Question

The value of \(\tan(\sin^{-1}(\frac{7}{25}))\) is equal to

• A. \(\frac{18}{25}\)
• B. \(\frac{24}{25}\)
• C. \(\frac{7}{24}\)
• D. \(\frac{3}{4}\)
• E. \(\frac{7}{18}\)

Answer 1

The Correct Option is C

We are given \( \sin^{-1} \left( \frac{7}{25} \right) \), which means we need to find the angle \( \theta \) such that \[ \sin \theta = \frac{7}{25}. \] We need to calculate \( \tan \theta \). Using the identity for sine and cosine in a right triangle, if \( \sin \theta = \frac{7}{25} \), then the opposite side is 7 and the hypotenuse is 25. We can find the adjacent side using the Pythagorean theorem: \[ \text{adjacent} = \sqrt{25^2 - 7^2} = \sqrt{625 - 49} = \sqrt{576} = 24. \] Thus, \[ \tan \theta = \frac{\text{opposite}}{\text{adjacent}} = \frac{7}{24}. \] Therefore, \[ \tan \left( \sin^{-1} \left( \frac{7}{25} \right) \right) = \frac{7}{24}. \]

The correct option is (C) : \(\frac{7}{24}\)

Answer 2

Let \(\theta = \sin^{-1}\left(\frac{7}{25}\right)\). This means \(\sin(\theta) = \frac{7}{25}\).

We want to find \(\tan(\theta)\).

We know that \(\sin(\theta) = \frac{\text{opposite}}{\text{hypotenuse}}\). So, we can consider a right triangle where the opposite side is 7 and the hypotenuse is 25.

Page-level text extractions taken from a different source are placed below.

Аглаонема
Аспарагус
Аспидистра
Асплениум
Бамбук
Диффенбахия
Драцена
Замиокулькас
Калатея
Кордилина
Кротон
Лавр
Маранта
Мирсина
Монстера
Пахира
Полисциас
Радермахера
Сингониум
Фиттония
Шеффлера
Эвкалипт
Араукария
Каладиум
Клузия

Let the adjacent side be \(a\). Using the Pythagorean theorem, we have \(a^2 + 7^2 = 25^2\), so \(a^2 + 49 = 625\), which means \(a^2 = 576\).

Taking the square root, we get \(a = \sqrt{576} = 24\). Since \(\theta = \sin^{-1}\left(\frac{7}{25}\right)\), \(-\frac{\pi}{2} \le \theta \le \frac{\pi}{2}\), which means \(\theta\) is in the first or fourth quadrant. Since \(\sin \theta > 0\), \(\theta\) is in the first quadrant, therefore \(a\) must be positive.

Then, \(\tan(\theta) = \frac{\text{opposite}}{\text{adjacent}} = \frac{7}{24}\).

Therefore, \(\tan\left(\sin^{-1}\left(\frac{7}{25}\right)\right) = \frac{7}{24}\).